ASSIGNED TASK
Go through the material below and report how many lines contain "person". Give only the number.

START LISTED RECORDS

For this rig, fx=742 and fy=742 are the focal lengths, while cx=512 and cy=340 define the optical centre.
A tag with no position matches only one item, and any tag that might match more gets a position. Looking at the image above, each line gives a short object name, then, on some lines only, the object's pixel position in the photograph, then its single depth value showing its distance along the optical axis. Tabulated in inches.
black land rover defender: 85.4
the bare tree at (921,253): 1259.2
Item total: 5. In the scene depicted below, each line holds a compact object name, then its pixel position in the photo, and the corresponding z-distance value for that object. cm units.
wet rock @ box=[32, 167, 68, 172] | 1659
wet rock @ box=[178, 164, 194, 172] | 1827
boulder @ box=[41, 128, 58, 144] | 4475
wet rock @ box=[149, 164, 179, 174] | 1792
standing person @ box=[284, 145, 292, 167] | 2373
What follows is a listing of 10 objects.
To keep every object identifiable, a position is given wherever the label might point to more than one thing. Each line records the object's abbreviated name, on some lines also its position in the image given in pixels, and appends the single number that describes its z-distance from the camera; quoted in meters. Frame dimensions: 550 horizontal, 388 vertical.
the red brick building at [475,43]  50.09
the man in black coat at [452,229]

END LISTED RECORDS
START LISTED RECORDS

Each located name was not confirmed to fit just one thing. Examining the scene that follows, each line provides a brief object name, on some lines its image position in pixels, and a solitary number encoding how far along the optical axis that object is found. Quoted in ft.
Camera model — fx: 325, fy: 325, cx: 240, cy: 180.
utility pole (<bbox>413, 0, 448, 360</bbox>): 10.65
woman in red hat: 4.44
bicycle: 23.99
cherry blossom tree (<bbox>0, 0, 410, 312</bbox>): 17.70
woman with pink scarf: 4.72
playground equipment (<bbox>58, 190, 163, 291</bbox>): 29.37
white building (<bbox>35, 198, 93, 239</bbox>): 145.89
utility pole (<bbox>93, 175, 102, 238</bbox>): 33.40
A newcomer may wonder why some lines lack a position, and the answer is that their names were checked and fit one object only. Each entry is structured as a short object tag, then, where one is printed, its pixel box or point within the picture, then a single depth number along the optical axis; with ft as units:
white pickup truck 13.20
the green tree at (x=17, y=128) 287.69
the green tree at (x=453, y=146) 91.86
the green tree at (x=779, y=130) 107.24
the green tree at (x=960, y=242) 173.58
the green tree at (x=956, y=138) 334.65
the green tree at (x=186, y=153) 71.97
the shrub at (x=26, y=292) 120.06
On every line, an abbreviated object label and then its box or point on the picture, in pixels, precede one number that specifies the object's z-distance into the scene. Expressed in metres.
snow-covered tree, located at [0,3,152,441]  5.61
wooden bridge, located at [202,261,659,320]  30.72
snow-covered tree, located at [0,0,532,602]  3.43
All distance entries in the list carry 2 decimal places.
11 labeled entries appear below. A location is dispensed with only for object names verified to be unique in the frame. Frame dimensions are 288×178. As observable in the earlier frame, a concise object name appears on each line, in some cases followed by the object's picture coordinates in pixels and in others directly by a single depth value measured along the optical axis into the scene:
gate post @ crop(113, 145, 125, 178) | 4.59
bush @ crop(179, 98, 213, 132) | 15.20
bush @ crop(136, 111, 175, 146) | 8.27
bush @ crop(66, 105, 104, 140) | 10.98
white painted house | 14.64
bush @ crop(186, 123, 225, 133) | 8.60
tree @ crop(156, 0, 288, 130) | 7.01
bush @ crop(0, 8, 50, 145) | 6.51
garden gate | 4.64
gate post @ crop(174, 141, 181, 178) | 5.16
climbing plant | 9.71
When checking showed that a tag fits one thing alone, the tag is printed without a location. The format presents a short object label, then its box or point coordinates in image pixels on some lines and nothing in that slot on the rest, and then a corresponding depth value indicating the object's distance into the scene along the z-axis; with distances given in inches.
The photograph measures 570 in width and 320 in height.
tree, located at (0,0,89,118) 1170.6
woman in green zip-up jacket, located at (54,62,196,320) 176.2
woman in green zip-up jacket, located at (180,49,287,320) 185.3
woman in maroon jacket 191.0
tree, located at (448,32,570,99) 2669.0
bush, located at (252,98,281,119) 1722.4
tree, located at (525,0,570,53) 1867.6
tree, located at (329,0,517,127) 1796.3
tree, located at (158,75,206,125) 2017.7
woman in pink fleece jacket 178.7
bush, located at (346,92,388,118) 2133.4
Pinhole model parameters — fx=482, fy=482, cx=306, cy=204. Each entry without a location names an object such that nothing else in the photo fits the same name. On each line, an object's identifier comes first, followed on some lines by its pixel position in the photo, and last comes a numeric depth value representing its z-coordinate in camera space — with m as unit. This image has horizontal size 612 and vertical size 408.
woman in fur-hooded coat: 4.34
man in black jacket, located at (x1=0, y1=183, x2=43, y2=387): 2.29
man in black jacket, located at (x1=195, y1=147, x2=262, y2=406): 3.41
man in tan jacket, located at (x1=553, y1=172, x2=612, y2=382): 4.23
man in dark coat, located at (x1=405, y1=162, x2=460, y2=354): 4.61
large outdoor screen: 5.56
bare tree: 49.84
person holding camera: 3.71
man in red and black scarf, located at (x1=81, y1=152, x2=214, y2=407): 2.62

END LISTED RECORDS

OUTPUT FOR THIS TASK
2